Here, too, Europeans encountered for the first time many of the plants and vegetables that have since become indispensable staple items around the world. Corn, the native maize, and the potato, both unknowns in the world outside America before the voyages of Columbus, are now among the world’s most important food items. Squash, peppers, tomatoes, pumpkins, several varieties of beans, the peanut, pineapple, and avocado are among more than eighty plants Europeans brought back home from America. Cacao, for making chocolate, is as native an American product as is cotton, and so is that most dubious, if highly profitable blessing, the tobacco plant.
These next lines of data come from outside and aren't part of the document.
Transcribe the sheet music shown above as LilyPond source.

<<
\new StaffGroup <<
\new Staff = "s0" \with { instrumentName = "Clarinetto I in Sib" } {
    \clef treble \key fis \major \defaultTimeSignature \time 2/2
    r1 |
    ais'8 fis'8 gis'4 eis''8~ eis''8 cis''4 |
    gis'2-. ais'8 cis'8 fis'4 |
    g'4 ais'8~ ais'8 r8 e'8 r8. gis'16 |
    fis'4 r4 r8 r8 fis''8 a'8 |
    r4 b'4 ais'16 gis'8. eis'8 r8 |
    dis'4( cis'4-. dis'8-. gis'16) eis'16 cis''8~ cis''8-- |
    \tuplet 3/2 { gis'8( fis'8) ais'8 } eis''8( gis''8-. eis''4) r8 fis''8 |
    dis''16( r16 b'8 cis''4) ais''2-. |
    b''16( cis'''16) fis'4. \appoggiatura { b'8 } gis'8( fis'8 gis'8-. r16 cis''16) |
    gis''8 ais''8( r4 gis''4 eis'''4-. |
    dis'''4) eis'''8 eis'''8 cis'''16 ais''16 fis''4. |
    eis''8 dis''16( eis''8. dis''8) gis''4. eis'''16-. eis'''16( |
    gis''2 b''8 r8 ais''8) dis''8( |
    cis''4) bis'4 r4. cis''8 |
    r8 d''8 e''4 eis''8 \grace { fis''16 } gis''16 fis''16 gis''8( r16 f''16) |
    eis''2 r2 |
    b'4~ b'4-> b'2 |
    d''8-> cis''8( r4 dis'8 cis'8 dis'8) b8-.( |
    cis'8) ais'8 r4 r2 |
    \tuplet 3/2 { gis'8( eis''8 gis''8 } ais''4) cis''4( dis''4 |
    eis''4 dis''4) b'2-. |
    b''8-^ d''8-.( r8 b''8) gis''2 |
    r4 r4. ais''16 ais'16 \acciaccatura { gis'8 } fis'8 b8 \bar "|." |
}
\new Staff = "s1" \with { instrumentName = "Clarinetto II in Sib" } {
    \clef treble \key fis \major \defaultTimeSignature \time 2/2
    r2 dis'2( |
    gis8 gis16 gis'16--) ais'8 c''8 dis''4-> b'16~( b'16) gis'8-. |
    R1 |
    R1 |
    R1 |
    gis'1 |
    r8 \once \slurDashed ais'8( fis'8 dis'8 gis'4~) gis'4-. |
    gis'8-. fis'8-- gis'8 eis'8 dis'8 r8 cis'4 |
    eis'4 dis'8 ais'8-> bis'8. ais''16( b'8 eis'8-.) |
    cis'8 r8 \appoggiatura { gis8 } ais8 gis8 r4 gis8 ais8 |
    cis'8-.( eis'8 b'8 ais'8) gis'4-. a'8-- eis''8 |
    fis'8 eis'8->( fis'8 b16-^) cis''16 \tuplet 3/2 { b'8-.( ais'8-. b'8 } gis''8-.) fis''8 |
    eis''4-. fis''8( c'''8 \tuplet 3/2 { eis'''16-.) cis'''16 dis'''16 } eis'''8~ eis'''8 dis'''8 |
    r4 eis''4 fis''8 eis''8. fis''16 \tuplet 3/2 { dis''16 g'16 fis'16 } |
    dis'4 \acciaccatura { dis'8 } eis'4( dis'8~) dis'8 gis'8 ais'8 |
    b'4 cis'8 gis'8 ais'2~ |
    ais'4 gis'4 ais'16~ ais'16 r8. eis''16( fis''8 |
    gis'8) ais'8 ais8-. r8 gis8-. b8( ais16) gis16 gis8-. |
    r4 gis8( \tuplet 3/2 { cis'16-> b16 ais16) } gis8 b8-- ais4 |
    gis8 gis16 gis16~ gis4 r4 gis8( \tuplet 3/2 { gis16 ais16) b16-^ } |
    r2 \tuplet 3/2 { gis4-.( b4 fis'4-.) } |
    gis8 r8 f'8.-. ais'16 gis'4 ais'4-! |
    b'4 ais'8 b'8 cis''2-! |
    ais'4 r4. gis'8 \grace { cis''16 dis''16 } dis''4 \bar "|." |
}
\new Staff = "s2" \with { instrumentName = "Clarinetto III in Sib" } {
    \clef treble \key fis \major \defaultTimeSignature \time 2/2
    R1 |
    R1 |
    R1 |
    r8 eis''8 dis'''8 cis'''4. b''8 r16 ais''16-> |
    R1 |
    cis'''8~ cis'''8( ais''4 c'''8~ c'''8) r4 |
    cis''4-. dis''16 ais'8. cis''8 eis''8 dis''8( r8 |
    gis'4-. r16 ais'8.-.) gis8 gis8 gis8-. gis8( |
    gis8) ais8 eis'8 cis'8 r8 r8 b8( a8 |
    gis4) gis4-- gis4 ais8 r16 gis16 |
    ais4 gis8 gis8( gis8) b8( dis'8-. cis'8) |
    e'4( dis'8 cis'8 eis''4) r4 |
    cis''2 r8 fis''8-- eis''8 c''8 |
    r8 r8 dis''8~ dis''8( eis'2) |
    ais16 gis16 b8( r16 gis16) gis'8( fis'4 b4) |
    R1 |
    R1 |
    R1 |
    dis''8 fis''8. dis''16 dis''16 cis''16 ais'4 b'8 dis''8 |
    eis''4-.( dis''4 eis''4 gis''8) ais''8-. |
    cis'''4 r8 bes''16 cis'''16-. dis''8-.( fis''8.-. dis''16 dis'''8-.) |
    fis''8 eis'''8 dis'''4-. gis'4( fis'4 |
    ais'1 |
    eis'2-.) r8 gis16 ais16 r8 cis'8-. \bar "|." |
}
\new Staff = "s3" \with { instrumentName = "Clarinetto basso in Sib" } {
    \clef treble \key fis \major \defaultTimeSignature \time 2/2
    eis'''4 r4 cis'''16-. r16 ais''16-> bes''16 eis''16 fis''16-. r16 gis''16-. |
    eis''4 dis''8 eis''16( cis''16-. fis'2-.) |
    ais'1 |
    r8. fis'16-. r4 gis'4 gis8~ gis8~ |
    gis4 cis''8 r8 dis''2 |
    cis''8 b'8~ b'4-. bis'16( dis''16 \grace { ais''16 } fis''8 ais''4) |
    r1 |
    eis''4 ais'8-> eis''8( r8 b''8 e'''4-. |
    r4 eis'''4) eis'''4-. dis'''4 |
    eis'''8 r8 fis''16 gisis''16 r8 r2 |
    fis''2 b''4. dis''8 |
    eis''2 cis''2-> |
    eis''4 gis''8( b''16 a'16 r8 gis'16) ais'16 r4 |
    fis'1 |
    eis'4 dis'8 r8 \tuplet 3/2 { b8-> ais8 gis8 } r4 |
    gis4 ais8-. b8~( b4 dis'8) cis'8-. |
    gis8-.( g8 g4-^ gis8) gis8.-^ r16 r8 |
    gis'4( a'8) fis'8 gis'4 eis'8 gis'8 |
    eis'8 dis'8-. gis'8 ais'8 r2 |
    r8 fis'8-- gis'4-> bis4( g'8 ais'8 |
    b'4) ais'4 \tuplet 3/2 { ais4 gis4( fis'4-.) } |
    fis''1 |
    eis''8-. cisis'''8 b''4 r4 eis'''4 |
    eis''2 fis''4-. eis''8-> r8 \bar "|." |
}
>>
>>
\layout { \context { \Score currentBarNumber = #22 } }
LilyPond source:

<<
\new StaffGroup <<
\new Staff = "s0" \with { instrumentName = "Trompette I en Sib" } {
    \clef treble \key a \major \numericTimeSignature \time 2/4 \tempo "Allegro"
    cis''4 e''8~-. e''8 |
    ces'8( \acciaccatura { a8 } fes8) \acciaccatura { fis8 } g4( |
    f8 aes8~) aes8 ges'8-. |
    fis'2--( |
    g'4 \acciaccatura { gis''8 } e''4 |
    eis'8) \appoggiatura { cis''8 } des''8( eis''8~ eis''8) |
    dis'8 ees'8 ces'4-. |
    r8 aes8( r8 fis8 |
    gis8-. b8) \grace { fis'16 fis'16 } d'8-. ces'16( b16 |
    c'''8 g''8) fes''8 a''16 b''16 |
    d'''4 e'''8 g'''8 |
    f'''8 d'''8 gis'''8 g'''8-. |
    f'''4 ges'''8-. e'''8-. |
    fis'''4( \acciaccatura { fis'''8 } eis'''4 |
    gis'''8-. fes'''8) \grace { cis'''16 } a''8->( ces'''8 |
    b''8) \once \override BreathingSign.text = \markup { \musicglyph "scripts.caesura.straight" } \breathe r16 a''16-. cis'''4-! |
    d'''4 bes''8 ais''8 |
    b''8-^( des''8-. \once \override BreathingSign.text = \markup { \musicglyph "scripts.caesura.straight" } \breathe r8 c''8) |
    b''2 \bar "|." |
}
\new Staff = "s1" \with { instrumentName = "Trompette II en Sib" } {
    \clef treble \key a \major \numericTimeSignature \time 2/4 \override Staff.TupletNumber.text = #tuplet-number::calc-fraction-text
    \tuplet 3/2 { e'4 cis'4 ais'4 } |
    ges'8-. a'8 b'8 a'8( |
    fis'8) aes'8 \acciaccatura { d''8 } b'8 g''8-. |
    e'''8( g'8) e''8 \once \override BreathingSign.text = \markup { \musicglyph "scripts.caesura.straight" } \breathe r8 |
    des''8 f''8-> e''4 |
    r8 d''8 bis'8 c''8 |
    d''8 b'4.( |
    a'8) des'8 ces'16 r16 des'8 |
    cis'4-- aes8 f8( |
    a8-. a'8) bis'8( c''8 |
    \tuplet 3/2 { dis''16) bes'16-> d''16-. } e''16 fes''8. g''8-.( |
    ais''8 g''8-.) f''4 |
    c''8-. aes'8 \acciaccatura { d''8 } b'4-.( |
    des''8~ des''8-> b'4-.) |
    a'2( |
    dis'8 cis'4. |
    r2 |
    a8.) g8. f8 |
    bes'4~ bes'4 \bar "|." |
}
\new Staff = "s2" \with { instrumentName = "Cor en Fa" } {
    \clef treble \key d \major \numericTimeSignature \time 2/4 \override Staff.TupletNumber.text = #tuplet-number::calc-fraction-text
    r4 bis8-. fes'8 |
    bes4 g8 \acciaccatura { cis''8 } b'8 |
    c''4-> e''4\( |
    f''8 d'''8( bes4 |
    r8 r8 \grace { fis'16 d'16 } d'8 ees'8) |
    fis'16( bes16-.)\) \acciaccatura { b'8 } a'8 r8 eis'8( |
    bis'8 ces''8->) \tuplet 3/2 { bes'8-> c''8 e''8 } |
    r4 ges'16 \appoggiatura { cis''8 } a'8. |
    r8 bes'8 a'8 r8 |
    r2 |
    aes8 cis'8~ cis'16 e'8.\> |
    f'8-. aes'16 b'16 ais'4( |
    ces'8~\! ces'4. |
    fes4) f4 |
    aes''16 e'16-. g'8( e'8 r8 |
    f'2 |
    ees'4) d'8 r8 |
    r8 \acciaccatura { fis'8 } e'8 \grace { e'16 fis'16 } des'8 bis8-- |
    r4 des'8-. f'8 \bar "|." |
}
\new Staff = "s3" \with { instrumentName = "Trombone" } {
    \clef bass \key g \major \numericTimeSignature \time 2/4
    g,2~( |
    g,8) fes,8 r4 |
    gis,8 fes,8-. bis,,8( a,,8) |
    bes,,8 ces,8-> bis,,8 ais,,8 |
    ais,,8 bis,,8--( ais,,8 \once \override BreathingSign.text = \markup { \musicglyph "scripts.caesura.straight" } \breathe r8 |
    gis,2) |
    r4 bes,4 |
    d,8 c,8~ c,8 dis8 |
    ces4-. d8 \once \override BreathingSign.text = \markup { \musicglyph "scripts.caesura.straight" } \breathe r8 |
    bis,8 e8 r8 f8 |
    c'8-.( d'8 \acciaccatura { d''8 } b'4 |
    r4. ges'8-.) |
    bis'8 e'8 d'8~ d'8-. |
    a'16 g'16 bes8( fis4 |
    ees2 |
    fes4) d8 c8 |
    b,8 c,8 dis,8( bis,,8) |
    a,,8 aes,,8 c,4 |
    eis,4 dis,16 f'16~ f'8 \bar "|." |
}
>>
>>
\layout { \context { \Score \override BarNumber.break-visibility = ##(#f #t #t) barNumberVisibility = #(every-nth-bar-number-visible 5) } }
Nowhere in this immense New World did explorers find so much as a trace of the anticipated Oriental splendor. Yet wherever they arrived, whether it was in the frozen regions to the north, in the deserts, or in the southernmost jungles, everywhere they found the lands already inhabited by people, although a vastly different sort of people than any they had ever encountered. None of these natives were able to explain to the mystified white men just exactly who they were. Nearly all referred to themselves in their own peculiar languages simply as ‘the people.’ What’s more, every tribe, every group, nearly every settlement appeared to speak a unique and distinct language, or at least some dialect of their own. None of these people – with perhaps one notable exception in Central America – had any notions of reading or writing. Their appearances and life styles differed as much as their languages, and none of the tribes seemed to recognize any such concept as a family history that reached back more than a generation or two. None of their many colorful legends provided any clues as to who built the flat-topped pyramids, the carved stone temples, the immense burial mounds, or the massive brick and adobe structures found in various parts of the continent. All that these people seemed to know for certain was that they had been in possession of their hunting grounds ‘since the beginning of time.’ They had inherited these lands from an ancestry many remembered only as the ‘Ancient Ones.’ Centuries more would pass before some of these mysteries began to unravel.